> **What the task asks**
Only the lines below from the one containing "saucer: present [23,1016,94,1051]" to the one containing "cup: none [990,753,1039,786]" should be repeated, both included and unchanged.

> **Supplied material**
--- --- ---
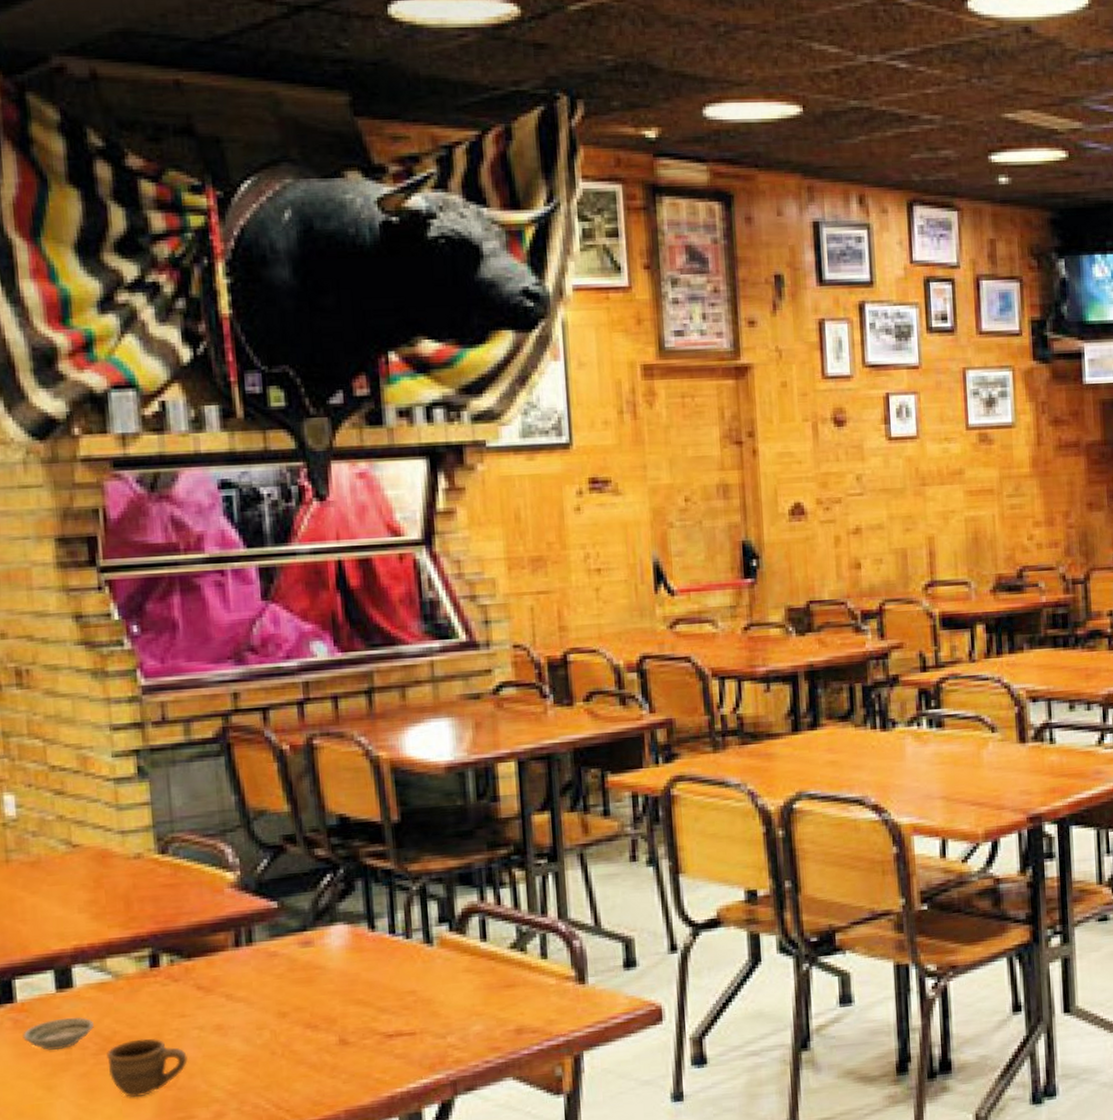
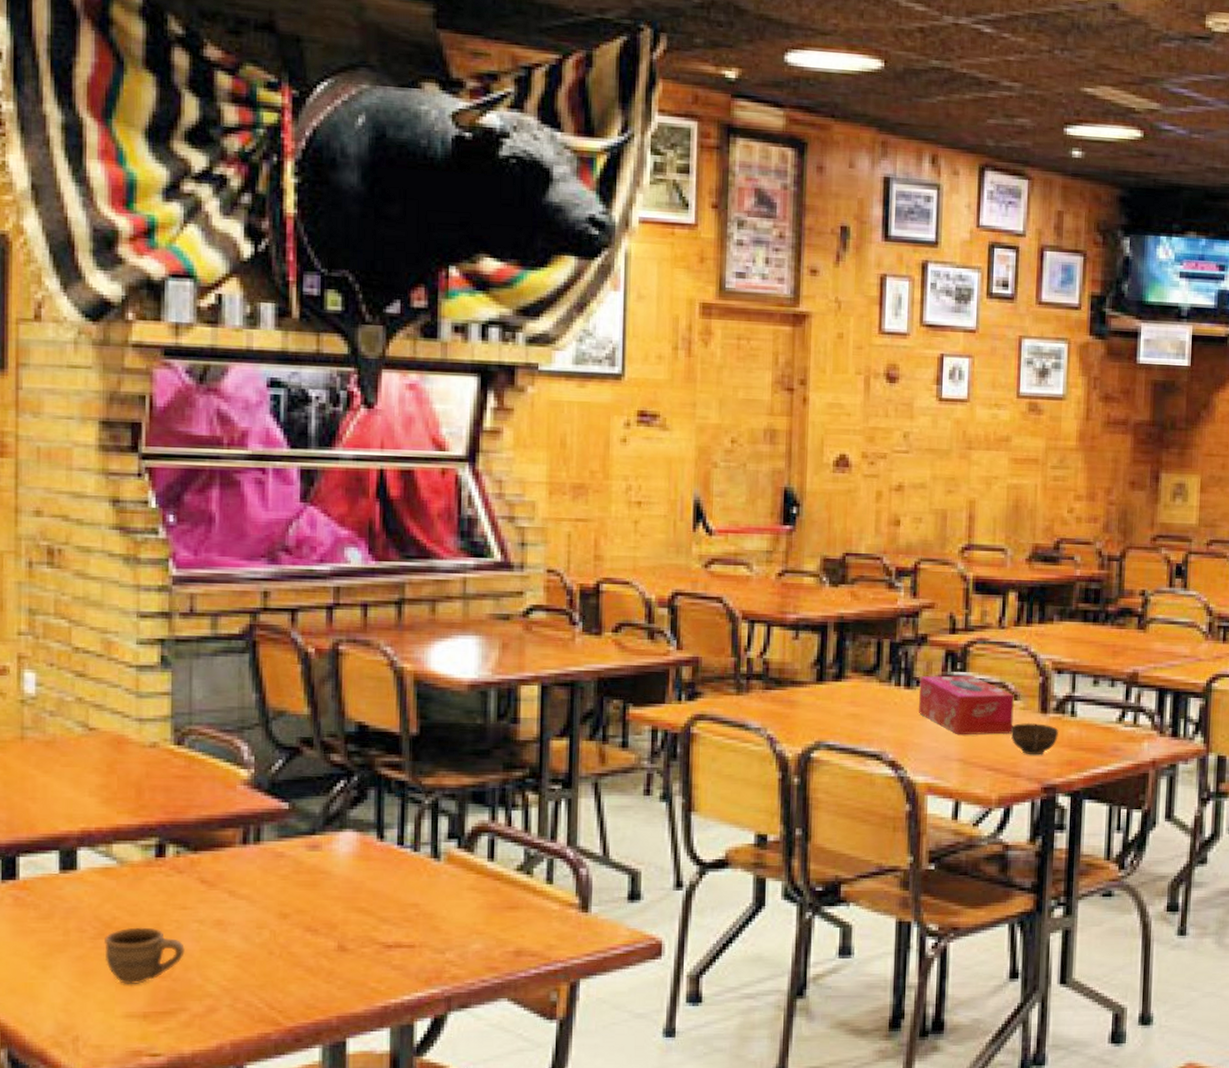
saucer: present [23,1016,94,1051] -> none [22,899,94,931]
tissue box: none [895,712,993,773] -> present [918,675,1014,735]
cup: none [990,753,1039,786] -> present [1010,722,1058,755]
--- --- ---
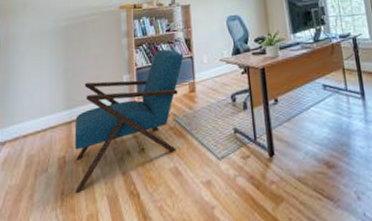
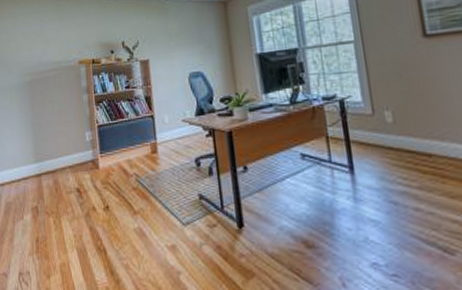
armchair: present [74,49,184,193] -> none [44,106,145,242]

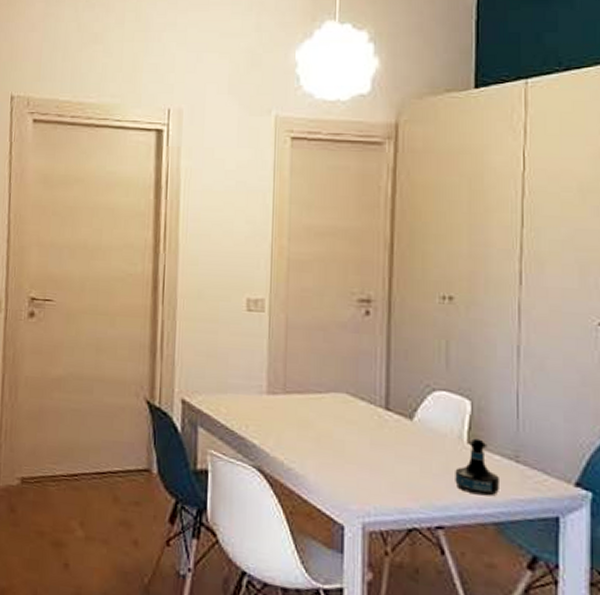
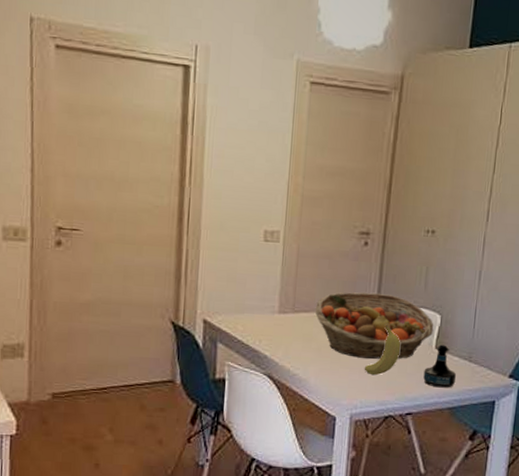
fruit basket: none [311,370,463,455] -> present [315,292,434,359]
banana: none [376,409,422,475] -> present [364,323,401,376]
--- --- ---
> **Result for this task**
saucer: present [23,1016,94,1051] -> none [22,899,94,931]
tissue box: none [895,712,993,773] -> present [918,675,1014,735]
cup: none [990,753,1039,786] -> present [1010,722,1058,755]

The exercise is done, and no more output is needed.